Lucía frunció el ceño, sintiendo un escalofrío que le recorrió la espina dorsal.
—Él… él decía que había hecho un negocio con unos inversores de la capital… —respondió, con la voz temblorosa.
—¿Qué inversores ni qué niño muerto! —bramó don Esteban, desvelando por fin el horror que guardaba en su pecho—. Raúl no ha hecho ningún negocio. Ese malnacido descubrió quién eras tú mucho antes de que tú misma lo supieras. Supo que eras la heredera legítima de toda esta finca, de estas tierras que, aunque ahora parezcan un secarral, están encima de uno de los acuíferos más grandes de la región. El gobierno lleva años queriendo expropiarlas por una millonada.
—No entiendo… —dijo Lucía, sintiendo que el suelo se abría bajo sus pies.
—Es muy sencillo, hija —intervino sor Inés, que de repente se había puesto muy pálida y se apoyaba en la mesa para no caerse—. Esta finca… el asilo de San José… arrastraba una deuda enorme de contribuciones e impuestos que nosotros no podíamos pagar. Llevamos años buscando un comprador que respetara a los ancianos, pero nadie quería este caserón viejo. Hace apenas una semana, un abogado de la capital vino con una oferta en firme. Nos pagaba las deudas y nos permitía quedarnos aquí hasta que el último de estos benditos viejos pasara a mejor vida. Yo… yo firmé los papeles antes de que tú llegaras, Lucía. Pensé que era un milagro de la Virgen de Guadalupe.
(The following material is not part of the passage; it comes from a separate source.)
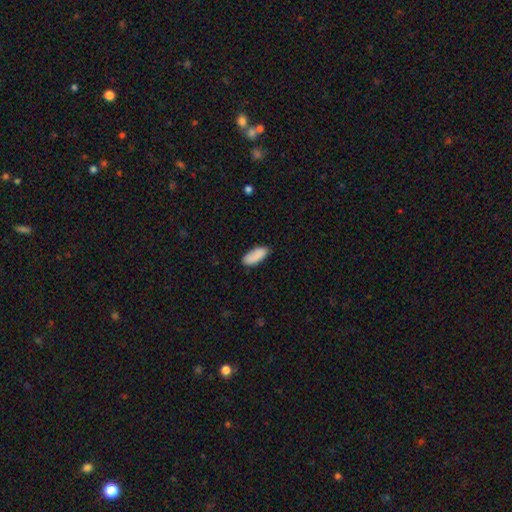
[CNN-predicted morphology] Smooth or featured? smooth (88%)
How rounded? in between (81%)
Merging? none (83%)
Don Esteban apretó las manos de su nieta con desesperación.
—El comprador, Lucía… el hombre que ha comprado esta propiedad utilizando un nombre falso y que ahora es el dueño absoluto de todo lo que pisamos… el hombre que tiene el poder legal para echarnos a todos a la puta calle en cuanto le dé la gana o para derrumbar este techo sobre nuestras cabezas… el hombre del que estás huyendo y que te ha estado siguiendo el rastro a través de sus abogados… es Raúl. Él sabía que vendrías aquí. Te dejó escapar para que le hicieras el trabajo sucio y le trajeras la última firma que le faltaba para quedarse con todo el pastel legal sin levantar sospechas. Nos ha comprado a todos, mi niña. Nos ha comprado para destruirnos desde dentro.
Lucía se quedó mirando la fotografía sepia de su madre, que parecía observarla desde el pasado con la misma mirada de advertencia. El silencio del comedor fue roto entonces por el sonido lejano, pero inconfundible, del motor de una furgoneta subiendo la colina por el camino de tierra, levantando el polvo de la sierra. El enemigo ya estaba en la puerta, y esta vez, venía con las escrituras en la mano.